Page-level text extractions:
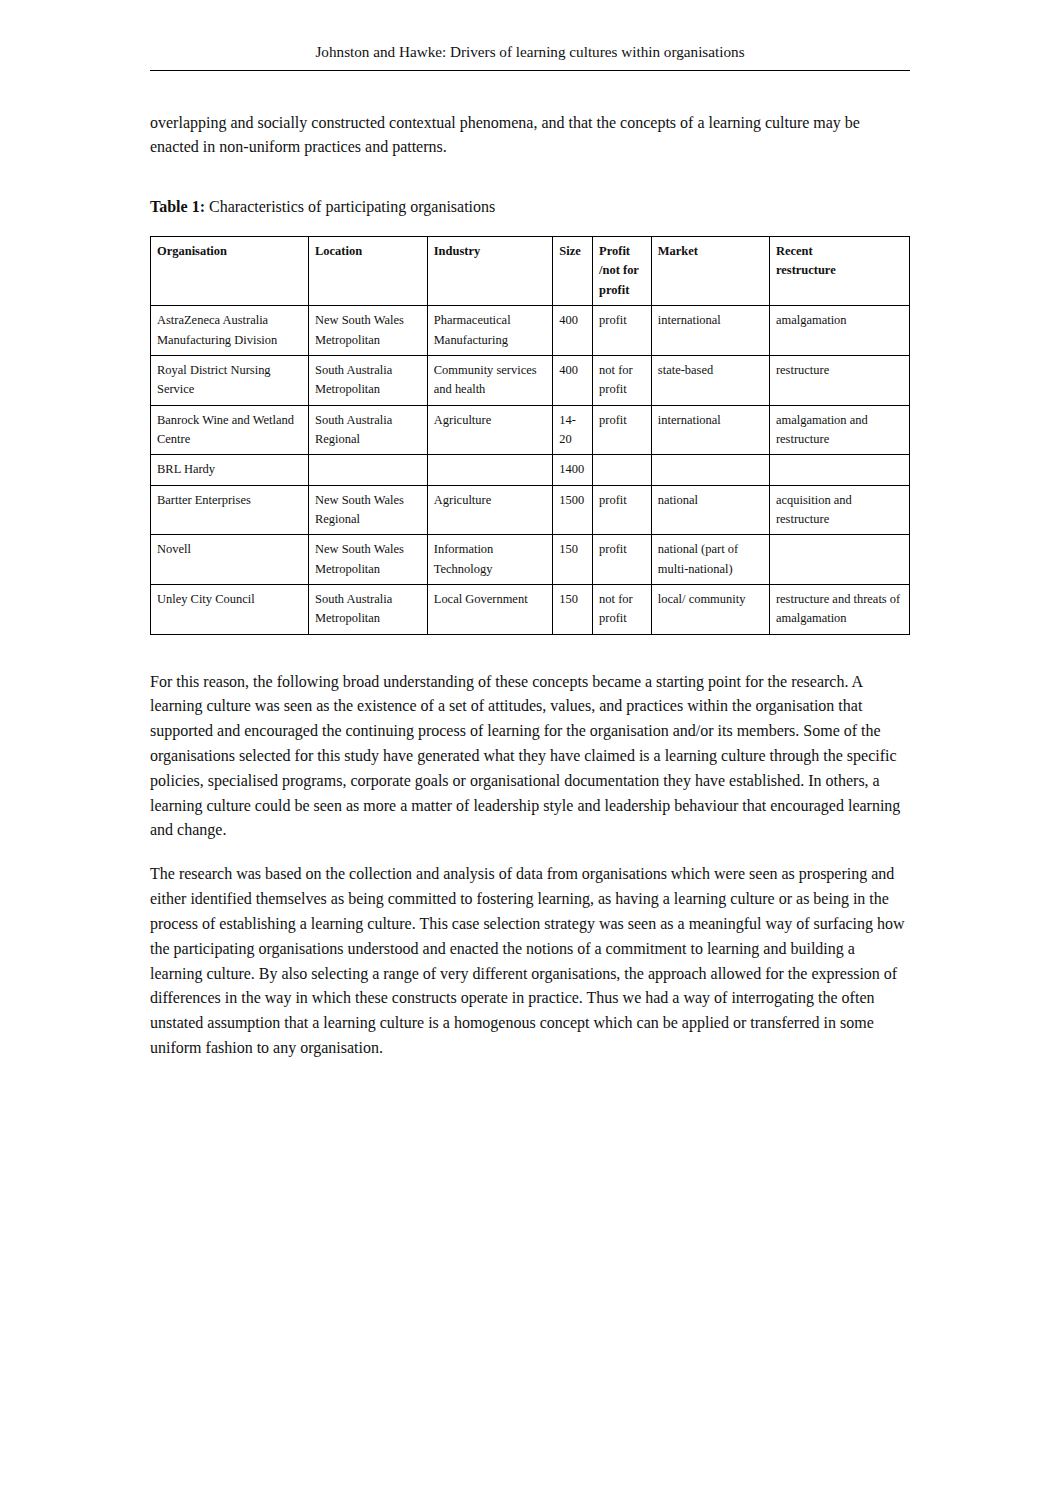Johnston and Hawke: Drivers of learning cultures within organisations
overlapping and socially constructed contextual phenomena, and that the concepts of a learning culture may be enacted in non-uniform practices and patterns.
Table 1: Characteristics of participating organisations
| Organisation | Location | Industry | Size | Profit /not for profit | Market | Recent restructure |
| --- | --- | --- | --- | --- | --- | --- |
| AstraZeneca Australia Manufacturing Division | New South Wales Metropolitan | Pharmaceutical Manufacturing | 400 | profit | international | amalgamation |
| Royal District Nursing Service | South Australia Metropolitan | Community services and health | 400 | not for profit | state-based | restructure |
| Banrock Wine and Wetland Centre | South Australia Regional | Agriculture | 14-20 | profit | international | amalgamation and restructure |
| BRL Hardy | | | 1400 | | | |
| Bartter Enterprises | New South Wales Regional | Agriculture | 1500 | profit | national | acquisition and restructure |
| Novell | New South Wales Metropolitan | Information Technology | 150 | profit | national (part of multi-national) | |
| Unley City Council | South Australia Metropolitan | Local Government | 150 | not for profit | local/ community | restructure and threats of amalgamation |
For this reason, the following broad understanding of these concepts became a starting point for the research. A learning culture was seen as the existence of a set of attitudes, values, and practices within the organisation that supported and encouraged the continuing process of learning for the organisation and/or its members. Some of the organisations selected for this study have generated what they have claimed is a learning culture through the specific policies, specialised programs, corporate goals or organisational documentation they have established. In others, a learning culture could be seen as more a matter of leadership style and leadership behaviour that encouraged learning and change.
The research was based on the collection and analysis of data from organisations which were seen as prospering and either identified themselves as being committed to fostering learning, as having a learning culture or as being in the process of establishing a learning culture. This case selection strategy was seen as a meaningful way of surfacing how the participating organisations understood and enacted the notions of a commitment to learning and building a learning culture. By also selecting a range of very different organisations, the approach allowed for the expression of differences in the way in which these constructs operate in practice. Thus we had a way of interrogating the often unstated assumption that a learning culture is a homogenous concept which can be applied or transferred in some uniform fashion to any organisation.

Assigned task = Please report all lines in the entries where "Agriculture" appears.

Result of the exercise =
| Banrock Wine and Wetland Centre | South Australia Regional | Agriculture | 14-20 | profit | international | amalgamation and restructure |
| Bartter Enterprises | New South Wales Regional | Agriculture | 1500 | profit | national | acquisition and restructure |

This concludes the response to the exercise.